Alla fine vince il 4 dicembre, praticamente l’ultima data utile e le polemiche, non poche, sul referendum costituzionale e sulle modalità di calendarizzazione della consultazione referendaria sfociano in un ulteriore fronte di protesta. Il governo ha deciso la data del referendum costituzionale: ancora dieci settimane, dunque, una settimana in più rispetto all’altra ipotesi sul tavolo, il 27 novembre. E una data, peraltro, a ridosso del Ponte dell’Immacolata.
Le opposizioni, da Forza Italia a Sinistra italiana, al Movimento cinque stelle, alla Lega Nord si compattano nell’accusa lanciata al governo di aver fatto ancora slittare l’appuntamento con le urne per allungare la campagna elettorale. Senza interpellare mai le opposizioni. Una mossa tattica quella di avere più tempo per recuperare consensi per il “sì” incalzato e secondo alcuni sondaggi superato dai sostenitori del “no”. Proprio il capogruppo azzurro Brunetta, mentre plaude al ricorso del Codacons “contro un quesito ingannavole“, cita un sondaggio di Renato Mannheimer (Eumetra Monterosa) secondo il quale i “no” sarebbero volati al 55%. Secondo il senatore azzurro Maurizio Gasparri “il 4 dicembre è una data ridicola ma l’importante è votare” e poi, osserva il senatore leghista Roberto Calderoli, anche in questa occasione la sinistra non si smentisce e “Renzi si dimostra vittima della sindrome di Tafazzi…“: ci sarà più tempo per spiegare le ragioni del “no”. Alfredo D’Attorre (Si) parla di “un’ennesima prepotenza istituzionale di questo governo“, mentre i capigruppo Arturo Scotto e Loredana De Petris sono convinti che “gli italiani non si faranno ingannare dai trucchi di Renzi“.

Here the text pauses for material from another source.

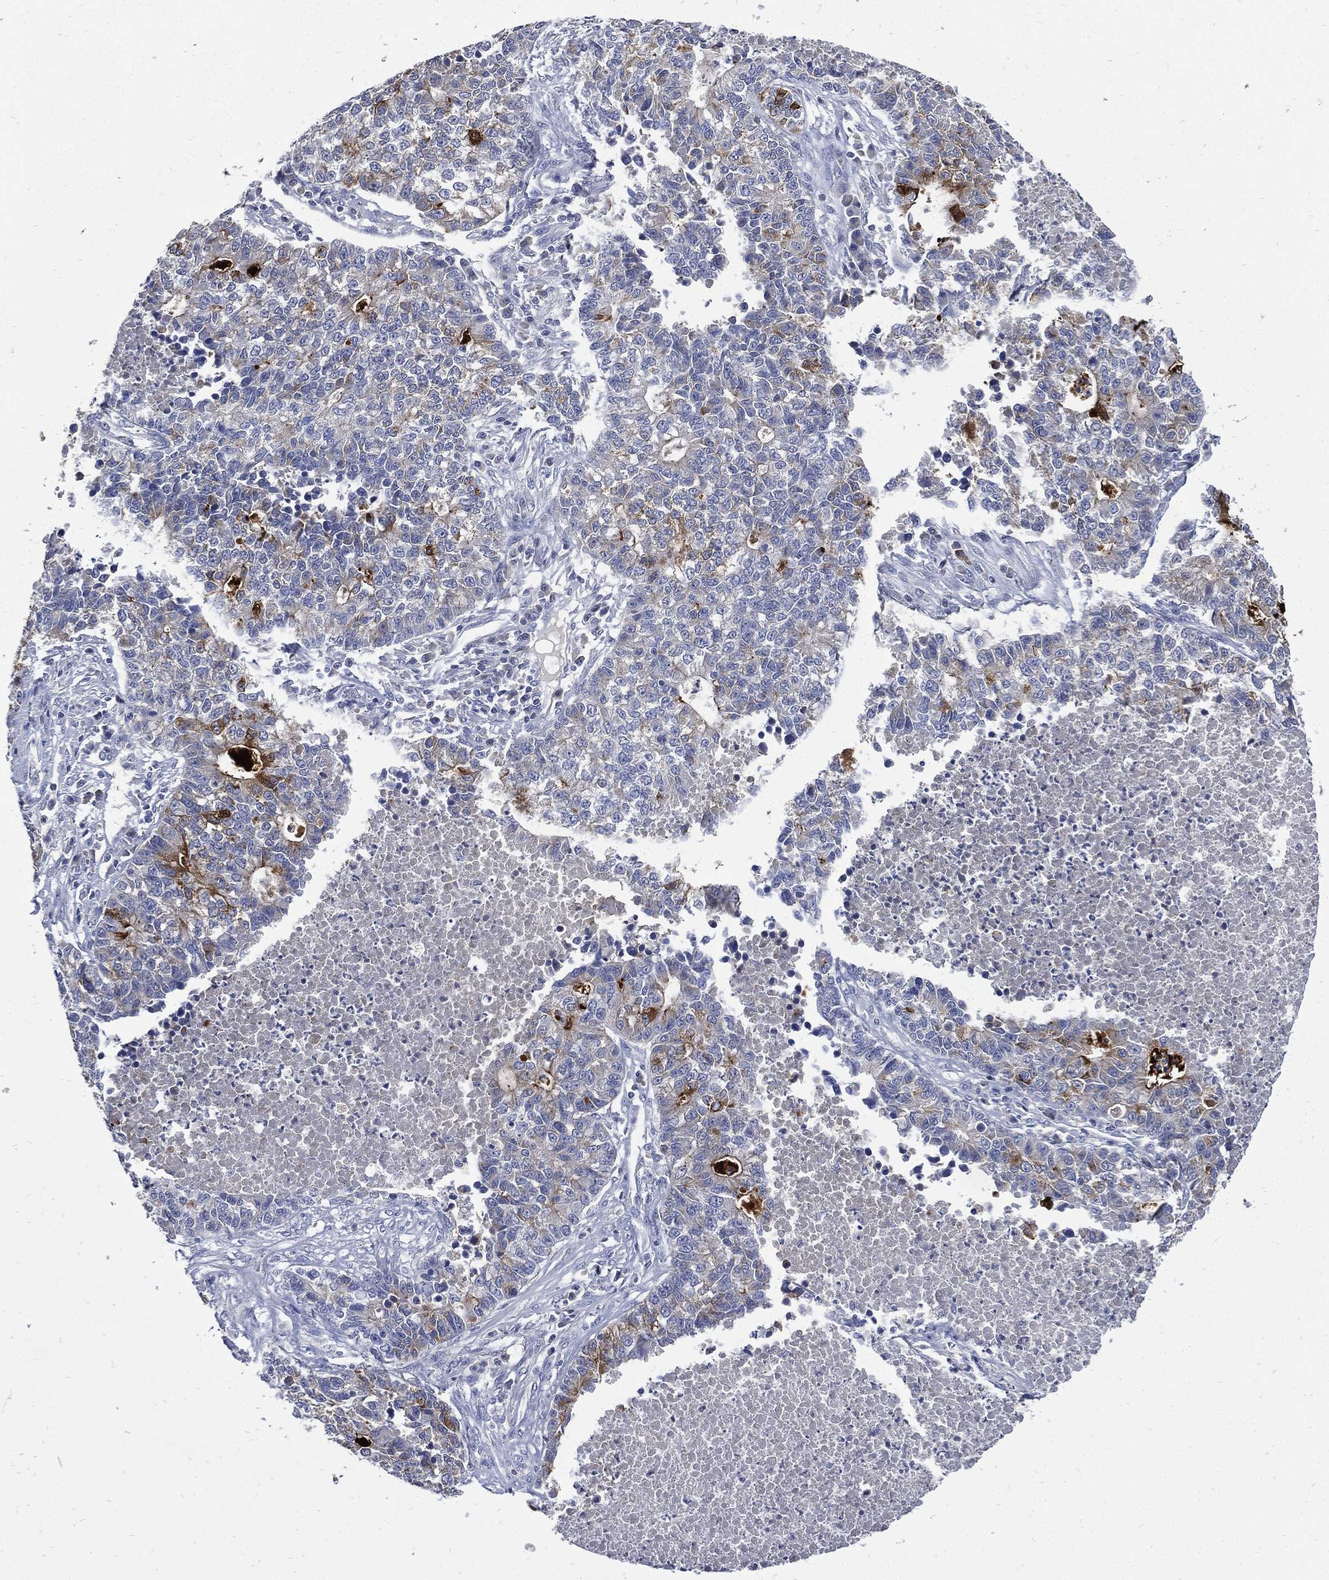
{"staining": {"intensity": "strong", "quantity": "<25%", "location": "cytoplasmic/membranous"}, "tissue": "lung cancer", "cell_type": "Tumor cells", "image_type": "cancer", "snomed": [{"axis": "morphology", "description": "Adenocarcinoma, NOS"}, {"axis": "topography", "description": "Lung"}], "caption": "Human lung cancer stained with a brown dye demonstrates strong cytoplasmic/membranous positive positivity in about <25% of tumor cells.", "gene": "CPE", "patient": {"sex": "male", "age": 57}}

Il Movimento cinque stelle parla di una “indegna melina” sulla scelta della data senza consultare le opposizioni. Ma c’è di più.Come spiega Giulia Grillo, portavoce cinquestelle alla Camera, il “governo ha scelto una data distante in modo da poter utilizzare la legge di bilancio per regalare mancette elettorali agli italiani“, che “non ci cascheranno“.
Tacciono i big della minoranza dem ad eccezione di Massimo D’Alema che è durissimo: far votare il 4 dicembre “in un paese che è in crisi e con in Parlamento l’esame la legge di stabilità” è “da irresponsabili“. Anche il senatore ‘dissidente’ Federico Fornaro si pronuncia ma in modo molto più ‘soft’: siamo davanti alla “più lunga campagna elettorale della storia d’Italia, essendo di fatto iniziata a giugno 2016“.
Ma spostare in avanti la data per la consultazione referendaria significa anche più tempo per consentire l’approvazione, almeno alla Camera, della legge di stabilità. Che, com’è naturale, è in cima alle preoccupazioni del Quirinale. “Siamo stanchi – ha sbottato il costituzionalista Gustavo Zagrebelsky che guida il comitato per il “no” -, ci si faccia la grazia di portarci alle urne. Questo referendum ci sta prendendo per stanchezza“.